I excused myself and walked to the nearest trash can as if to discard my lunch. I would walk around the entire station to get back in before I’d invite any more attention from outside.

June 2006


Rainbow Warriors

Teenage flower children, their long hair strung with beads, play handclap games in front of me at the Amarillo, TX bus station. They tickle each another and make googly eyes despite the presence of the girl’s mother. This petite woman–a hippie hangover–smiles at them, her thin lips stretching to meet a smattering of pale freckles.

They’re headed to the Rainbow Gathering in Arkansas, held annually in a National Forest since 1972. Hippie Mom asks my friend where we’re headed. “Twin cities,” says Emily. She’s returning to her nanny job, and I’ll be headed five hours south from there once our two-day bus trip concludes.

Next stop: Oklahoma City, where a one-hour layover turns into six, then seven. An MIA bus driver means we’ll be spending the night on the most uncomfortable metal mesh benches ever designed for extended public waiting. If it weren’t for the obscene hour and lack of cell phone service, I’d call my boyfriend to pass the time.

Grumpy from lack of sleep, and anxious to get back on the road–a trip that would take over 50 hours between Phoenix and Minneapolis–I look to Emily for support. She’s given up on sleep and stares down at a book, her eyes unmoving. She feels my gaze and scrunches her nose in commiseration. There’s no denying the mid-summer stench of road travel. If our bags hadn’t disappeared with the driver, we would’ve changed clothes hours ago. I look down at my grubby t-shirt and feel depressed. The rainbow gatherers still appear fresh–the women in matching striped skirts and the boy in a Hawaiian shirt with his thin brown hair tied back in a low ponytail. A cool, airy skirt would be nice about now. I scrounge through my purse for a hair tie, but come up empty.

With nothing better to do, I watch the teenage couple paint glitter on each other’s faces, then braid the other’s hair. Hippie Mom sits knitting with a peaceful expression as though she were home and life couldn’t be sweeter. A soft hum rises from her throat. The teens get up and spin while holding hands, repeating what sounds like a tribal chant:

“When Earth is ravaged and animals die

A new people shall come

Many colors, classes, many creeds

Who by their actions and their deeds

Shall once again make Earth green

And be called

Warriors of the Rainbow.”

I lean forward and ask Hippie Mom what they’re singing.

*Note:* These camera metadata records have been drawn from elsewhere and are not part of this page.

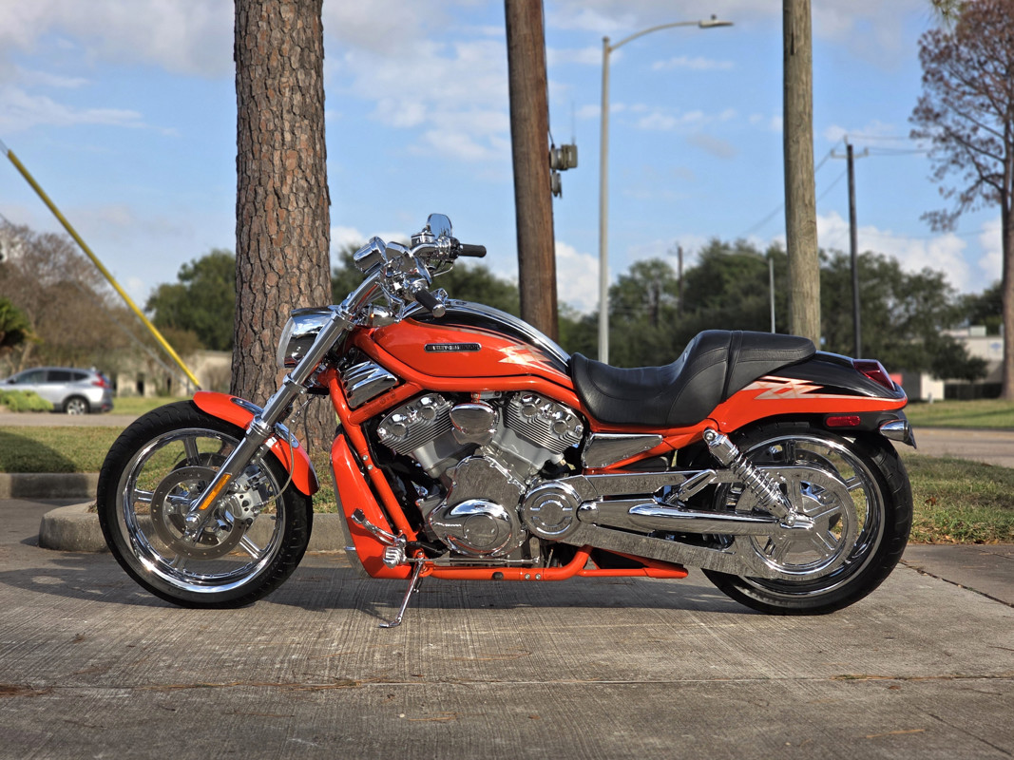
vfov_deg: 21.3
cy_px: 380
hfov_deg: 28.2
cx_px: 507
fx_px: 2021
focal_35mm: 69
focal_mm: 7.9
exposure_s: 1/2000
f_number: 2.4
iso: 50
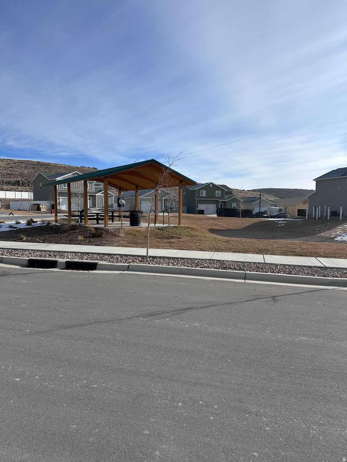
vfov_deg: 71.6
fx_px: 321
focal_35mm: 24
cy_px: 231
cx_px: 174
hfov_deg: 56.8
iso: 80
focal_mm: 6.86
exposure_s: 1/7042
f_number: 1.78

“It is an old Native American prophecy.” Her eyes brighten and she looks at the kids. “The Rainbow Gathering, where we’re headed, has no leaders. We commune non-violently to celebrate peace and love on our planet. All are welcome. It’s a transformative and empowering experience. Here…” She pauses to retrieve a crumpled scrap of paper from her knitting bag. She scrawls two words on it then hands it to me.

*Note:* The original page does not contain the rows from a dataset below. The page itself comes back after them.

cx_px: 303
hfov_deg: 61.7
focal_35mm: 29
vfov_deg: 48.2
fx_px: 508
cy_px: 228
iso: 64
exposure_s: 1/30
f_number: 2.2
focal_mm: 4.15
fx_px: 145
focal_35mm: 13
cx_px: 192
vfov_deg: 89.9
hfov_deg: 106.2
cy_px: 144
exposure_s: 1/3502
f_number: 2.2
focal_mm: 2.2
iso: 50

The scrap was torn from a flier advertising free community basket weaving classes. I scan for her handwriting and read aloud the two words, presumably a name: “Art Penny.”

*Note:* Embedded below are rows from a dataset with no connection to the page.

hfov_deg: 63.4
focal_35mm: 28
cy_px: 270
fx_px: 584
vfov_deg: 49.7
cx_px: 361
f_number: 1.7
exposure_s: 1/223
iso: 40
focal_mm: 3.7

“If you wish to find him, he will be found,” says Hippie Mom’s daughter, smiling at me encouragingly. I give a polite nod, but I’m too tired to inquire further.

“Thank you,” I say, and dismiss myself from the conversation by extensively folding and slipping the scrap with Art Penny’s name on it into my purse.

The next day, near Topeka, Emily asks me what I talked about with the rainbow family.

“I can’t be sure,” I say, “but they were very friendly.”

July 2007


Albuquerque to Phoenix

bus-seats

The Greyhound permeates an undefinable smell–a sweaty blend of passengers and stained seats, all in varying states of cleanliness. Some of us have been traveling for four days. My trip should be over in two.

Across the aisle is a longhaired man wearing a borderline-pornographic T-shirt. He’s in his late twenties and clutching the hand of the woman beside him. They don matching track marks and speak to each other in hushed tones.

An hour later I wake from a half-nap to the sound of a low, agonizing moan and the stomping of feet. I look over at the longhaired man whose head now rests in his hands. His knees bounce rhythmically as if propelled by tiny trampolines–the apparent signs of withdrawal–and I hope, for his sake, that his trip is shorter than mine.